As I work out the state machines needed to drive the printer I noticed an interesting detail in the timing of the position sensor outputs. From Arne Rossius's description, and my initial impressions, I expected there to be exactly one period during each rotation when both the rotation index marking the start position of the print wheel and the start of symbol index would be active. As you can see in this logic analyzer output, this is not the case. There's one overlap at what I consider the start of the wheel sequence where the rotation index is active for the entire period the symbol index is active, but there's also a brief overlap just before the rotation index goes inactive.
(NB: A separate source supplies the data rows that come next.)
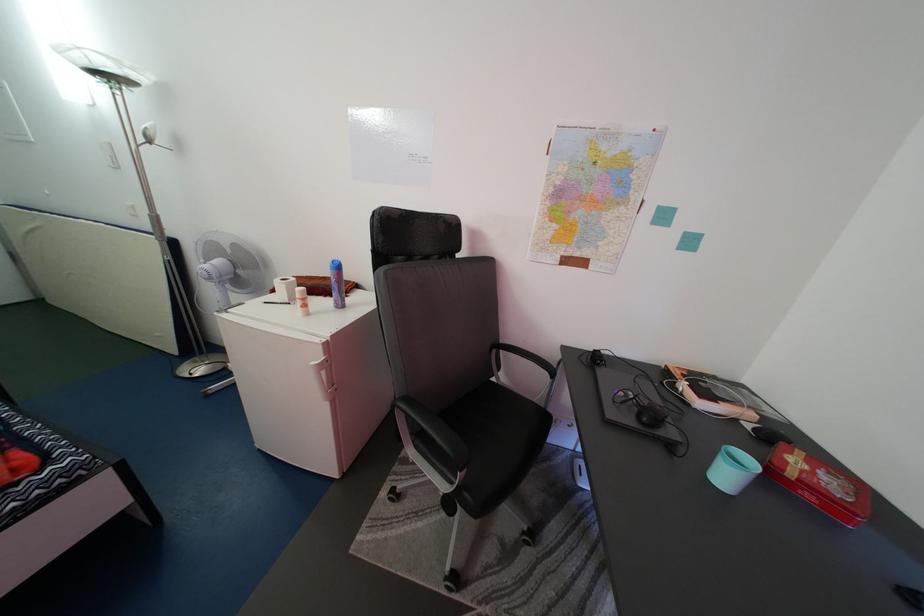
Locate an element on the screen. This screenshot has width=924, height=616. blue aerosol can is located at coordinates (336, 284).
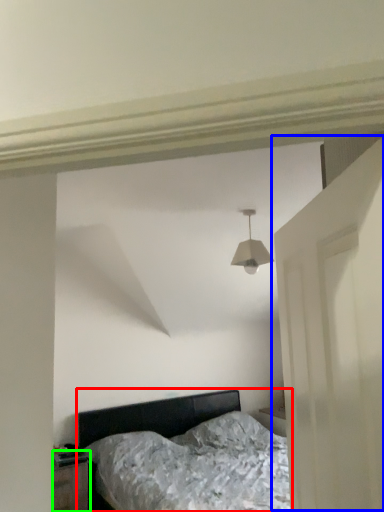
Question: Which object is the closest to the bed (highlighted by a red box)? Choose among these: door (highlighted by a blue box) or nightstand (highlighted by a green box).

Choices:
 (A) door
 (B) nightstand

Answer: (B)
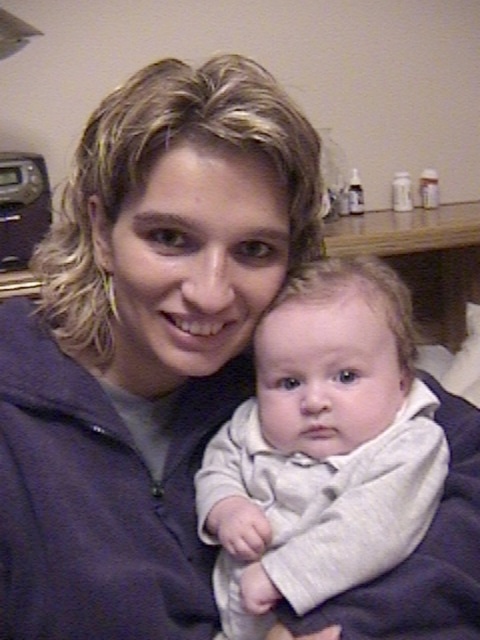
You are a photographer setting up a photo shoot. You have a dark blue fleece at center and a white soft baby at center in the scene. You want to ensure the baby is visible against the fleece. Based on the objects provided, which object is bigger and might need adjustment to avoid overwhelming the composition?

The dark blue fleece at center is larger than the white soft baby at center. To ensure the baby remains visible, you may need to adjust the size or position of the dark blue fleece at center so it doesn

Based on the photo, you are a photographer setting up for a photo shoot. You have a dark blue fleece at center and a white soft baby at center in your frame. To ensure both subjects are in focus, you need to know which one is taller. Which object is taller?

The dark blue fleece at center is taller than the white soft baby at center.

You are a photographer setting up for a family photo. You need to ensure that the dark blue fleece at center and the white soft baby at center are both visible in the frame. Based on their positions, which object should you focus on first to ensure both are in focus?

The dark blue fleece at center is above the white soft baby at center. To ensure both are in focus, you should focus on the dark blue fleece at center first since it is closer to the camera, and then adjust the focus to include the white soft baby at center.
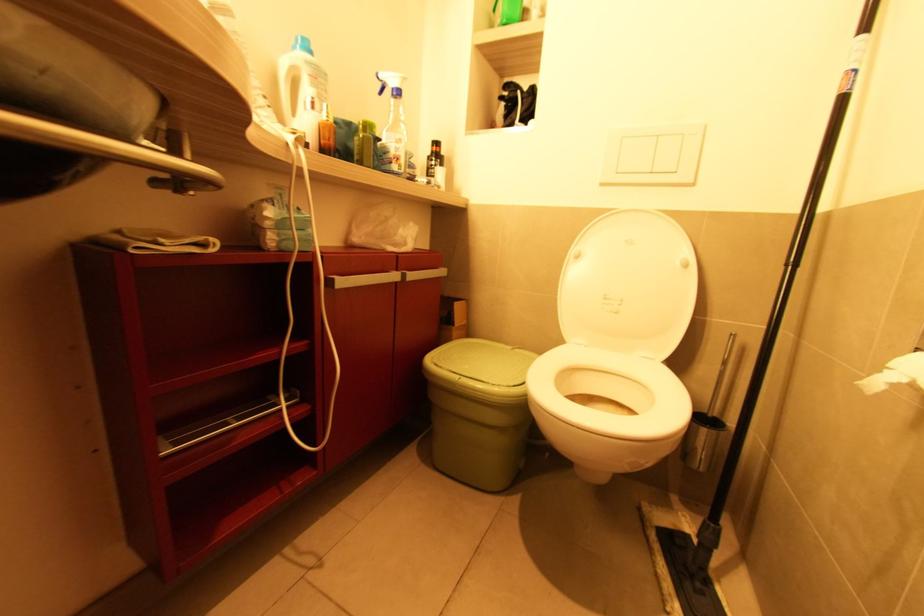
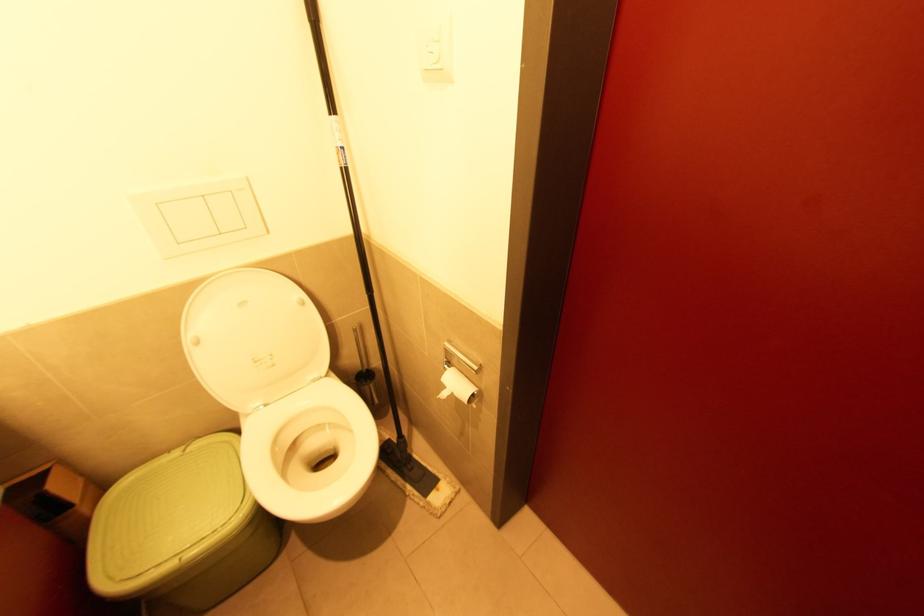
The point at (515,349) is marked in the first image. Where is the corresponding point in the second image?

(187, 452)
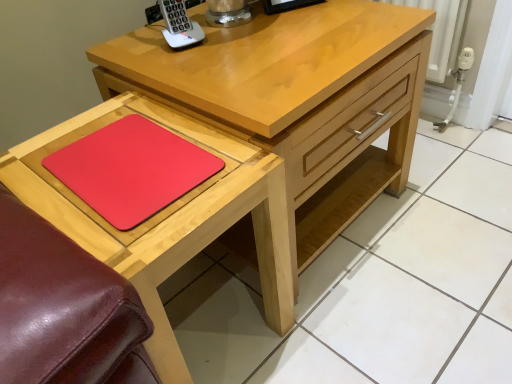
Question: Is matte wooden table at lower left outside of white plastic phone at upper center?

Choices:
 (A) yes
 (B) no

Answer: (A)

Question: Can you confirm if matte wooden table at lower left is positioned to the right of white plastic phone at upper center?

Choices:
 (A) yes
 (B) no

Answer: (B)

Question: Is matte wooden table at lower left not near white plastic phone at upper center?

Choices:
 (A) no
 (B) yes

Answer: (A)

Question: Does matte wooden table at lower left come in front of white plastic phone at upper center?

Choices:
 (A) yes
 (B) no

Answer: (A)

Question: Can you confirm if matte wooden table at lower left is thinner than white plastic phone at upper center?

Choices:
 (A) yes
 (B) no

Answer: (B)

Question: Is white plastic phone at upper center bigger or smaller than rubberized red mousepad at lower left?

Choices:
 (A) big
 (B) small

Answer: (B)

Question: From the image's perspective, relative to rubberized red mousepad at lower left, is white plastic phone at upper center above or below?

Choices:
 (A) above
 (B) below

Answer: (A)

Question: Which is correct: white plastic phone at upper center is inside rubberized red mousepad at lower left, or outside of it?

Choices:
 (A) inside
 (B) outside

Answer: (B)

Question: Is point (189, 44) closer or farther from the camera than point (119, 188)?

Choices:
 (A) farther
 (B) closer

Answer: (A)

Question: Is matte wooden table at lower left wider or thinner than matte wood chest of drawers at center?

Choices:
 (A) wide
 (B) thin

Answer: (B)

Question: Would you say matte wooden table at lower left is to the left or to the right of matte wood chest of drawers at center in the picture?

Choices:
 (A) left
 (B) right

Answer: (A)

Question: From their relative heights in the image, would you say matte wooden table at lower left is taller or shorter than matte wood chest of drawers at center?

Choices:
 (A) short
 (B) tall

Answer: (A)

Question: Is point (104, 122) closer or farther from the camera than point (286, 91)?

Choices:
 (A) closer
 (B) farther

Answer: (B)

Question: From a real-world perspective, is rubberized red mousepad at lower left positioned above or below matte wood chest of drawers at center?

Choices:
 (A) above
 (B) below

Answer: (A)

Question: In the image, is rubberized red mousepad at lower left positioned in front of or behind matte wood chest of drawers at center?

Choices:
 (A) front
 (B) behind

Answer: (A)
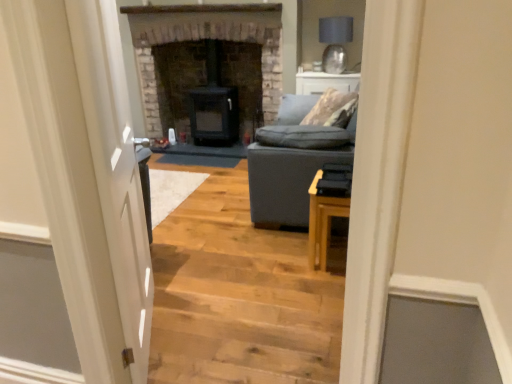
Question: Is dark gray stone fireplace at center, arranged as the 1th fireplace when viewed from the left, oriented away from black matte wood stove at center, which ranks as the 1th fireplace in right-to-left order?

Choices:
 (A) no
 (B) yes

Answer: (B)

Question: Is dark gray stone fireplace at center, arranged as the 1th fireplace when viewed from the left, at the left side of black matte wood stove at center, which ranks as the 1th fireplace in right-to-left order?

Choices:
 (A) yes
 (B) no

Answer: (A)

Question: Is dark gray stone fireplace at center, arranged as the 1th fireplace when viewed from the left, next to black matte wood stove at center, which ranks as the 1th fireplace in right-to-left order?

Choices:
 (A) yes
 (B) no

Answer: (B)

Question: Is dark gray stone fireplace at center, positioned as the 2th fireplace in right-to-left order, positioned behind black matte wood stove at center, which ranks as the 1th fireplace in right-to-left order?

Choices:
 (A) no
 (B) yes

Answer: (A)

Question: Does dark gray stone fireplace at center, positioned as the 2th fireplace in right-to-left order, lie in front of black matte wood stove at center, which appears as the 2th fireplace when viewed from the left?

Choices:
 (A) yes
 (B) no

Answer: (A)

Question: Looking at their shapes, would you say light wood stairwell at center is wider or thinner than dark gray fabric couch at center?

Choices:
 (A) wide
 (B) thin

Answer: (A)

Question: Is light wood stairwell at center inside or outside of dark gray fabric couch at center?

Choices:
 (A) outside
 (B) inside

Answer: (A)

Question: Considering the positions of light wood stairwell at center and dark gray fabric couch at center in the image, is light wood stairwell at center taller or shorter than dark gray fabric couch at center?

Choices:
 (A) tall
 (B) short

Answer: (B)

Question: Relative to dark gray fabric couch at center, is light wood stairwell at center in front or behind?

Choices:
 (A) front
 (B) behind

Answer: (A)

Question: In the image, is white glossy door at left on the left side or the right side of matte gray lampshade at upper right?

Choices:
 (A) right
 (B) left

Answer: (B)

Question: From the image's perspective, relative to matte gray lampshade at upper right, is white glossy door at left above or below?

Choices:
 (A) below
 (B) above

Answer: (A)

Question: Which is correct: white glossy door at left is inside matte gray lampshade at upper right, or outside of it?

Choices:
 (A) inside
 (B) outside

Answer: (B)

Question: From a real-world perspective, is white glossy door at left above or below matte gray lampshade at upper right?

Choices:
 (A) below
 (B) above

Answer: (A)

Question: From the image's perspective, is black matte wood stove at center, which appears as the 2th fireplace when viewed from the left, positioned above or below white glossy door at left?

Choices:
 (A) below
 (B) above

Answer: (B)

Question: Considering their positions, is black matte wood stove at center, which appears as the 2th fireplace when viewed from the left, located in front of or behind white glossy door at left?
Sampling at a higher rate (1 us) on my testbed I see the long overlap as 528 uS while the shorter is only 86 uS. I have to believe the intent is to use the long overlap, but that would mean the rotation index is sampled on the rising edge of the symbol index. I think I need to ponder this a while.

 
I did have one casualty while assembling the testbed. I'm using a pair of MOSFETs from my leftover parts bin to drive the motor and solenoid, visible as black squares on the upper right corner of the breadboard. I had the blue push-button switch wired to the FET driving the motor so the motor would spin when I pressed the switch. After this part of the circuit was assembled and working I walked away from my bench for a moment. When I came back I reached for the blue push-button switch and felt a spark at the tip of my finger. Pressing the button no longer made the motor spin, and I'm sure the spark trashed the FET. Oops.

This is the first piece of electronic hardware I've zapped with static since I trashed one of the 12 then-existing pre-production CMOS 8048 processors in 1981. I drew a 6 inch arc to my finger that day (no, I'm not kidding, and yes, it hurt a lot) and I've been pretty good about anti-static procedures since then. Fortunately I have quite a few of these FETs in a tube, so losing one was no big deal. But it looks like I need to re-evaluate my workbench environment.